- [YOUR TASK]:
For each line of the listing that contains "text", make a copy and return it.

BEGIN EXTRACTED MATERIAL

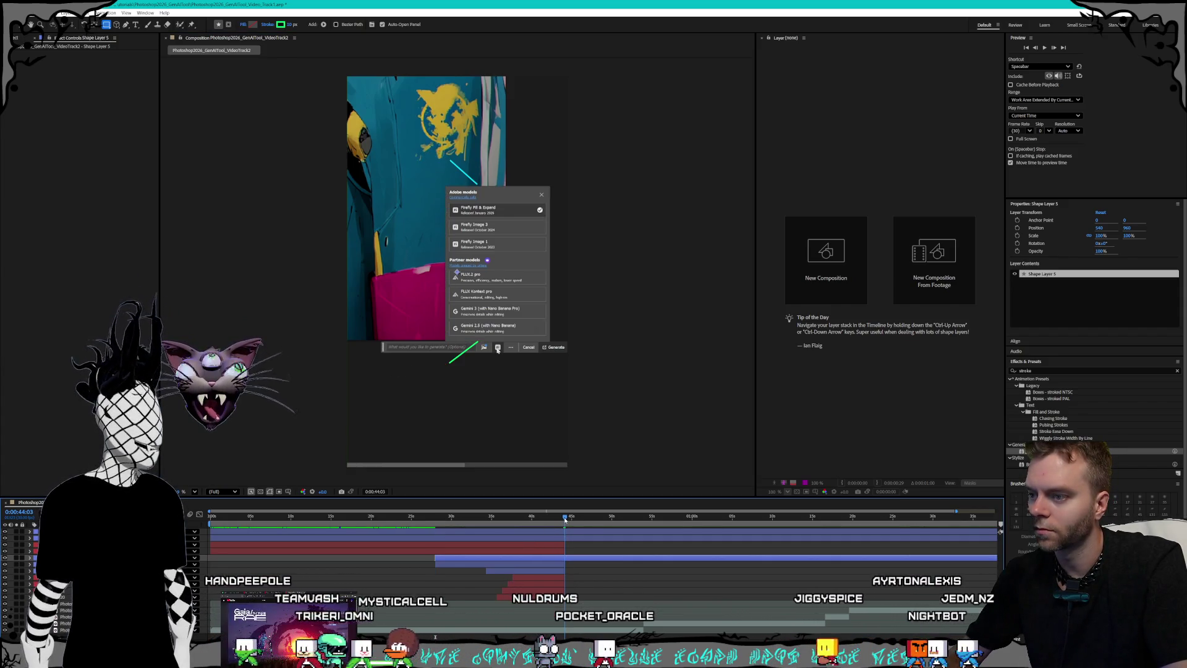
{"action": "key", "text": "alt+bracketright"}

END EXTRACTED MATERIAL
BEGIN EXTRACTED MATERIAL

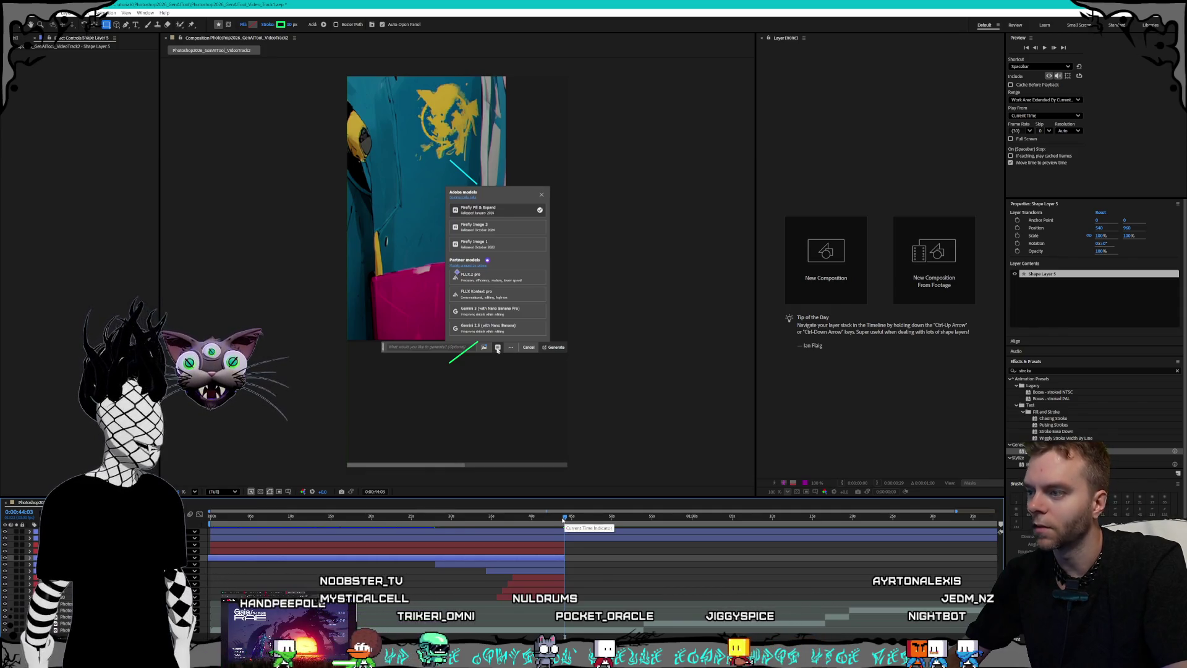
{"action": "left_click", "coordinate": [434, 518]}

END EXTRACTED MATERIAL
BEGIN EXTRACTED MATERIAL

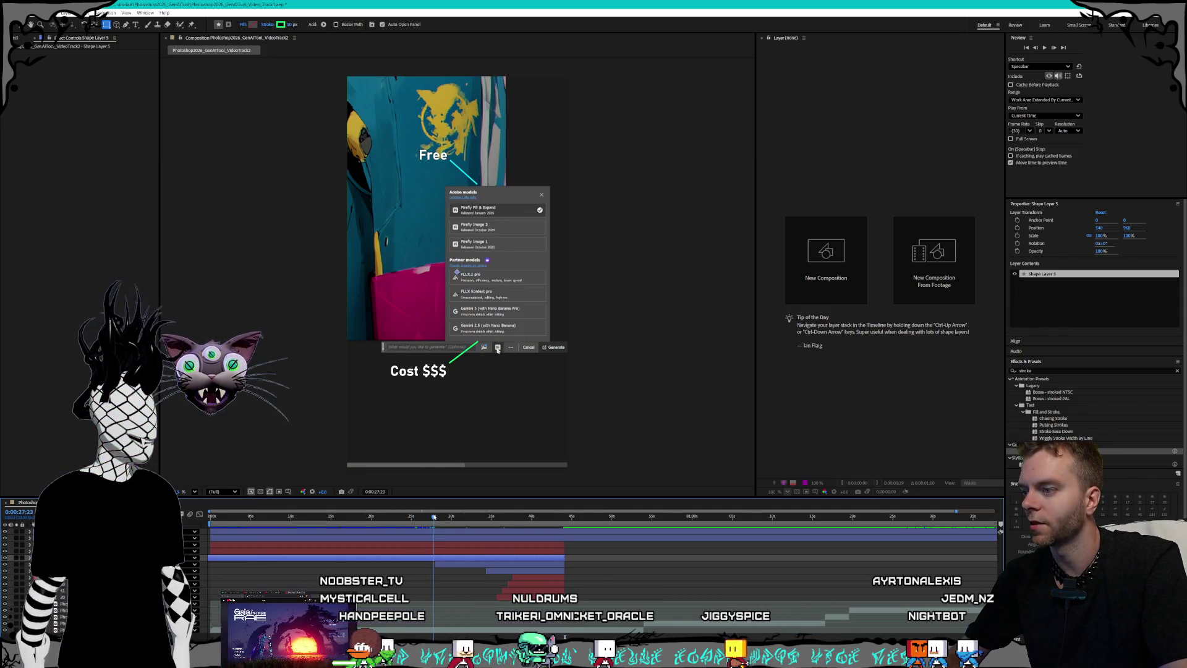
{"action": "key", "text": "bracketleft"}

END EXTRACTED MATERIAL

- [EXERCISE ANSWER]:
{"action": "key", "text": "alt+bracketright"}
{"action": "key", "text": "bracketleft"}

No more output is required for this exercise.